The Times report continued: “Mr. O’Neill countered by stating that Hardman’s article was a particularly “egregious example” of The Spectator’s anti-Irish bias.

“He pointed out that 17 EU member states are either members or observers of the Organisation Internationale de la Francophonie, but ‘only Ireland’s affiliation incurs his scorn.’

“He (O’Neill) wrote: ‘Brexit has undeniably placed some pressure on British-Irish relations. Nevertheless, most British people I meet understand the rationale underlying the Irish Government approach to Brexit, a policy which enjoys cross-party support in our parliament and across public opinion in Ireland.’”

The Times report noted that the full text of the letter was released by the Irish Embassy in London after the Spectator omitted the final two sentences of it from its print edition. The letter was run in full on the Spectator website.
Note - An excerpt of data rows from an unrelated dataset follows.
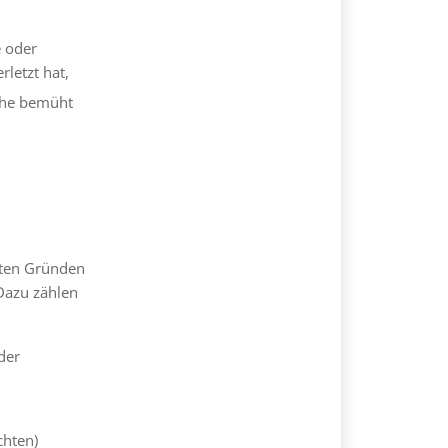
e oder
letzt hat,
lche bemüht
nten Gründen
Dazu zählen
der
chten)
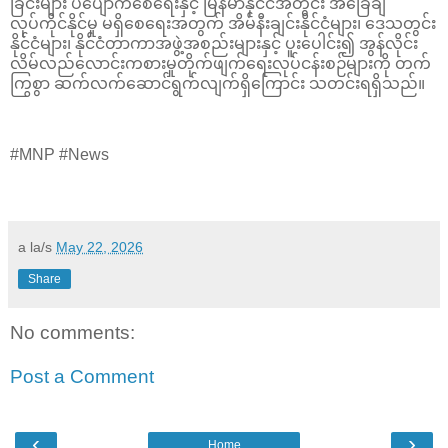
ခြင်းများ ပပျောက်စေရေးနှင့် မြန်မာနိုင်ငံအတွင်း အခြေချ
လုပ်ကိုင်နိုင်မှု မရှိစေရေးအတွက် အိမ်နီးချင်းနိုင်ငံများ၊ ဒေသတွင်း
နိုင်ငံများ၊ နိုင်ငံတာကာအဖွဲ့အစည်းများနှင့် ပူးပေါင်း၍ အွန်လိုင်း
လိမ်လည်လောင်းကစားမှုတိုက်ဖျက်ရေးလုပ်ငန်းစဉ်များကို တက်
ကြွစွာ ဆက်လက်ဆောင်ရွက်လျက်ရှိကြောင်း သတင်းရရှိသည်။
#MNP #News
a la/s
May 22, 2026
Share
No comments:
Post a Comment
‹
›
Home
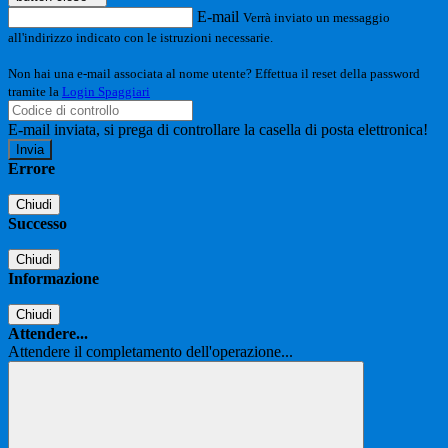
E-mail
Verrà inviato un messaggio
all'indirizzo indicato con le istruzioni necessarie.
Non hai una e-mail associata al nome utente? Effettua il reset della password
tramite la
Login Spaggiari
E-mail inviata, si prega di controllare la casella di posta elettronica!
Errore
Chiudi
Successo
Chiudi
Informazione
Chiudi
Attendere...
Attendere il completamento dell'operazione...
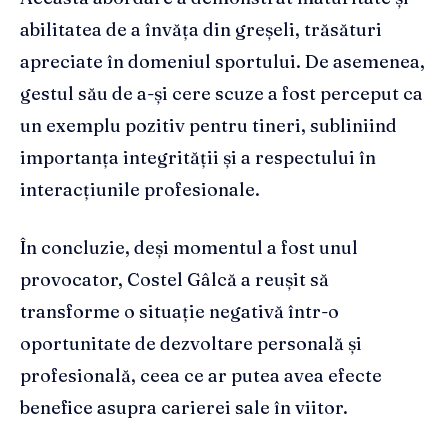
abilitatea de a învăța din greșeli, trăsături
apreciate în domeniul sportului. De asemenea,
gestul său de a-și cere scuze a fost perceput ca
un exemplu pozitiv pentru tineri, subliniind
importanța integrității și a respectului în
interacțiunile profesionale.
În concluzie, deși momentul a fost unul
provocator, Costel Gâlcă a reușit să
transforme o situație negativă într-o
oportunitate de dezvoltare personală și
profesională, ceea ce ar putea avea efecte
benefice asupra carierei sale în viitor.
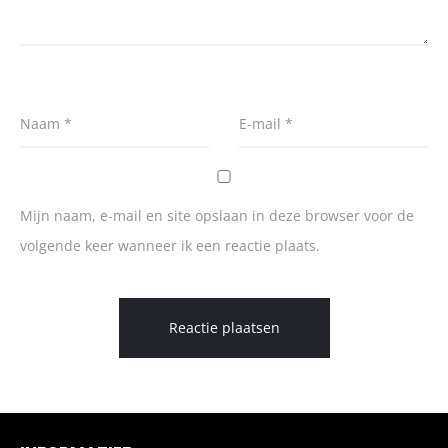
Naam
*
E-mail
*
Mijn naam, e-mail en site opslaan in deze browser voor de
volgende keer wanneer ik een reactie plaats.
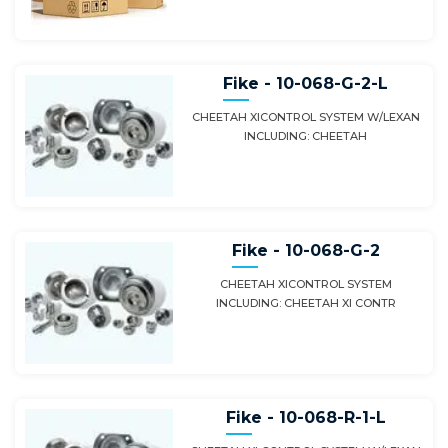
Fike - 10-068-G-2-L
CHEETAH XICONTROL SYSTEM W/LEXAN
INCLUDING: CHEETAH
Fike - 10-068-G-2
CHEETAH XICONTROL SYSTEM
INCLUDING: CHEETAH XI CONTR
Fike - 10-068-R-1-L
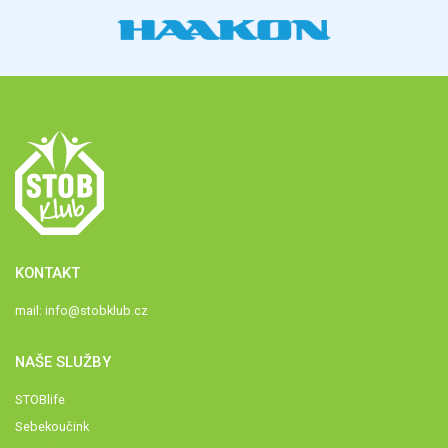
KONTAKT
mail:
info@stobklub.cz
NAŠE SLUŽBY
STOBlife
Sebekoučink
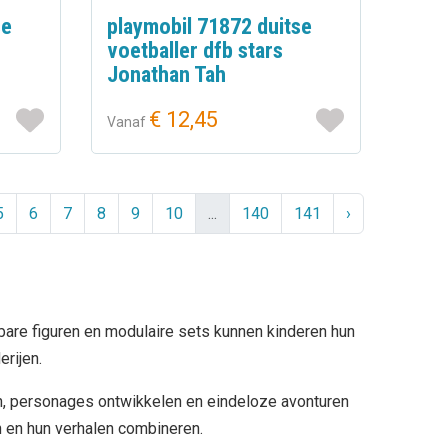
se
playmobil 71872 duitse
voetballer dfb stars
Jonathan Tah
€ 12,45
Vanaf
5
6
7
8
9
10
...
140
141
›
nbare figuren en modulaire sets kunnen kinderen hun
rijen.
ten, personages ontwikkelen en eindeloze avonturen
n en hun verhalen combineren.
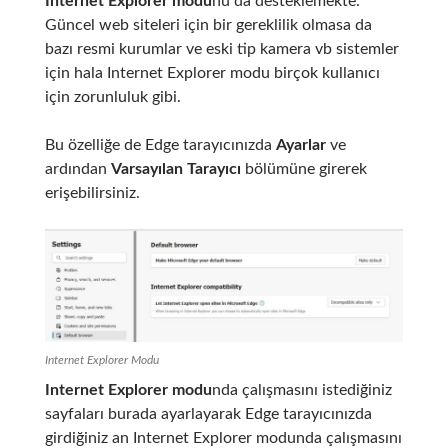
Internet Explorer modu
nu da desteklemekte.
Güncel web siteleri için bir gereklilik olmasa da
bazı resmi kurumlar ve eski tip kamera vb sistemler
için hala Internet Explorer modu birçok kullanıcı
için zorunluluk gibi.
Bu özelliğe de Edge tarayıcınızda
Ayarlar
ve
ardından
Varsayılan Tarayıcı
bölümüne girerek
erişebilirsiniz.
Internet Explorer Modu
Internet Explorer modu
nda çalışmasını istediğiniz
sayfaları burada ayarlayarak Edge tarayıcınızda
girdiğiniz an Internet Explorer modunda çalışmasını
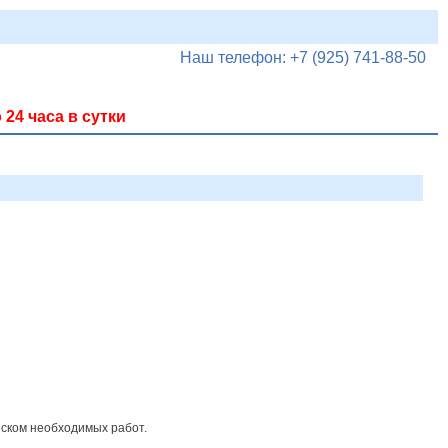
Наш телефон: +7 (925) 741-88-50
 24 часа в сутки
писком необходимых работ.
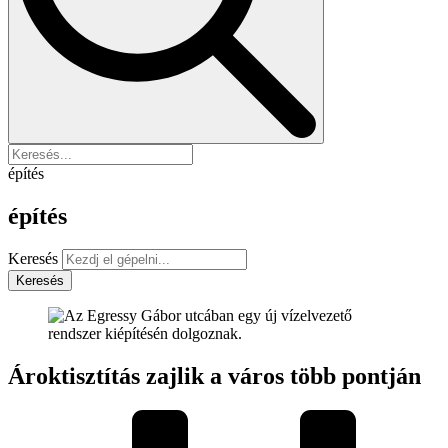
építés
építés
Keresés
Keresés
Ároktisztítás zajlik a város több pontján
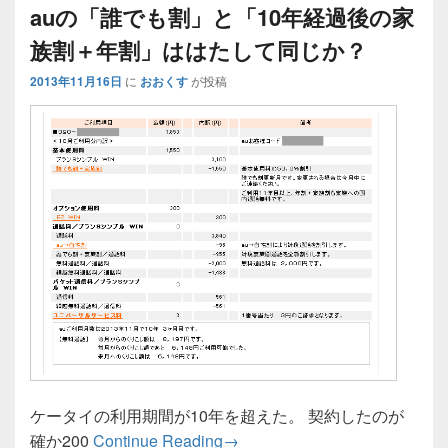
auの「誰でも割」と「10年経過後の家
族割＋年割」ははたして同じか？
2013年11月16日
に
おおくす
が投稿
ケータイの利用期間が10年を超えた。 契約したのが
auの「誰でも割」と「10年
確か200
Continue Reading
→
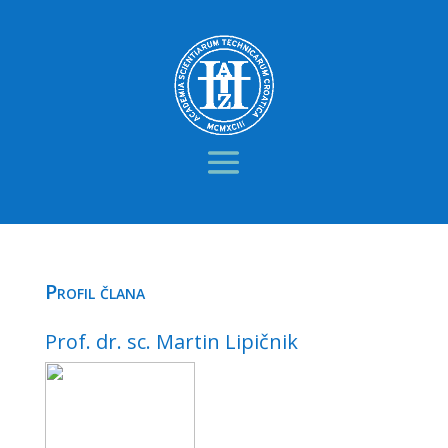
Profil člana
Prof. dr. sc. Martin Lipičnik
If it was only a matter of words it would be a matter of responding when absolutely necessary, and turning the other cheek as much as possible.

But there are strong indications of a readiness on the part of hard-nosed Brexiteers to blame Ireland for the Brexit mess, particularly with regard to Dublin’s rightful insistence on adhering to the Good Friday Agreement and avoiding a hard border.

That would mean the UK remaining in a European Custom Union, a scenario utterly anathema to the Brexiteers, but one that would preserve Ireland from potentially catastrophic trade tariffs imposed by London.

Ambassador O’Neill will have to keep his pen ready and close.